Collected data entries

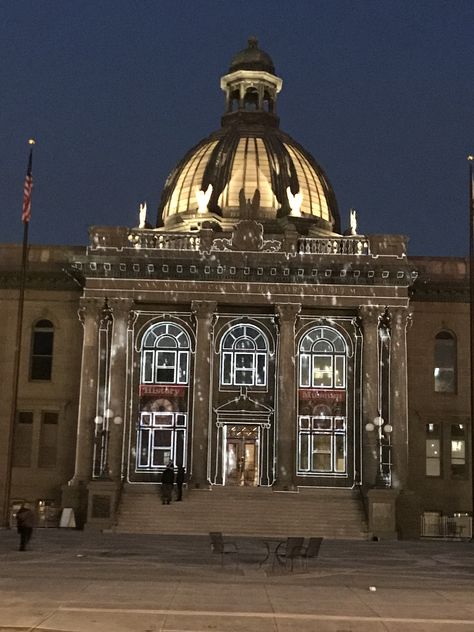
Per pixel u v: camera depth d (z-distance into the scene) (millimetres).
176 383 55750
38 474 57031
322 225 68062
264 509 50094
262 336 56594
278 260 54969
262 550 36250
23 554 32188
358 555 36188
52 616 17609
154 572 26438
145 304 55906
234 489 52781
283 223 63344
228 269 55125
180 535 46375
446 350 58906
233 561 30750
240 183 67250
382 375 54812
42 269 58656
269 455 55125
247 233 55969
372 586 24125
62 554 32500
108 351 54875
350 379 55906
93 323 54688
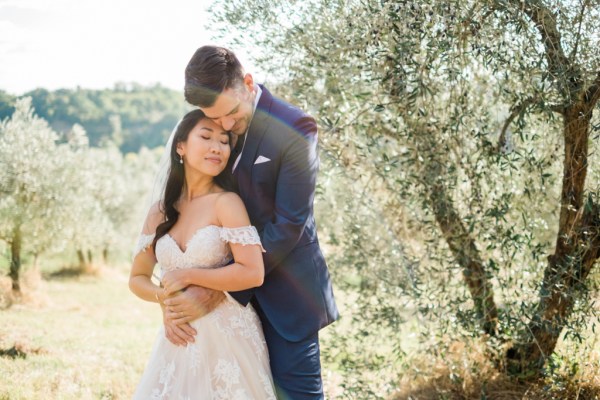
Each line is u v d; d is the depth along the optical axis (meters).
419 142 4.07
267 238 2.75
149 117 72.56
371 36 3.79
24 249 12.72
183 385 2.68
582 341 4.14
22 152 11.62
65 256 22.83
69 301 12.86
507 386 4.27
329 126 4.12
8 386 4.51
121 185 23.23
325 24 4.10
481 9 3.67
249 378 2.76
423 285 4.39
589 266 4.02
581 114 3.79
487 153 4.06
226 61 2.68
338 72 4.01
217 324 2.72
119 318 10.67
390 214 4.67
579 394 4.02
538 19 3.63
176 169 2.83
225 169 2.91
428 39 3.72
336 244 4.87
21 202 11.58
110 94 72.31
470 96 4.18
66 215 12.88
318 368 2.96
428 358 4.45
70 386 4.68
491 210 3.87
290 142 2.78
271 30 4.32
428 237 4.56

Directions:
Each record above should be retyped exactly, with no pictures carried over.

Completed task:
Per pixel u v: camera depth d (z-distance into the scene) (millimetres).
176 383 55750
38 474 57031
322 225 68062
264 509 50094
262 336 56594
278 260 54969
262 550 36250
23 554 32188
358 555 36188
52 616 17609
154 572 26438
145 304 55906
234 489 52781
283 223 63344
228 269 55125
180 535 46375
446 350 58906
233 561 30750
240 183 67250
382 375 54812
42 269 58656
269 455 55125
247 233 55969
372 586 24125
62 554 32500
108 351 54875
350 379 55906
93 323 54688
Each line is u v d; d is the depth along the optical axis (meters).
419 142 4.07
267 238 2.75
149 117 72.56
371 36 3.79
24 249 12.72
183 385 2.68
582 341 4.14
22 152 11.62
65 256 22.83
69 301 12.86
507 386 4.27
329 126 4.12
8 386 4.51
121 185 23.23
325 24 4.10
481 9 3.67
249 378 2.76
423 285 4.39
589 266 4.02
581 114 3.79
487 153 4.06
226 61 2.68
338 72 4.01
217 324 2.72
119 318 10.67
390 214 4.67
579 394 4.02
538 19 3.63
176 169 2.83
225 169 2.91
428 39 3.72
336 244 4.87
21 202 11.58
110 94 72.31
470 96 4.18
66 215 12.88
318 368 2.96
428 358 4.45
70 386 4.68
491 210 3.87
290 142 2.78
271 30 4.32
428 237 4.56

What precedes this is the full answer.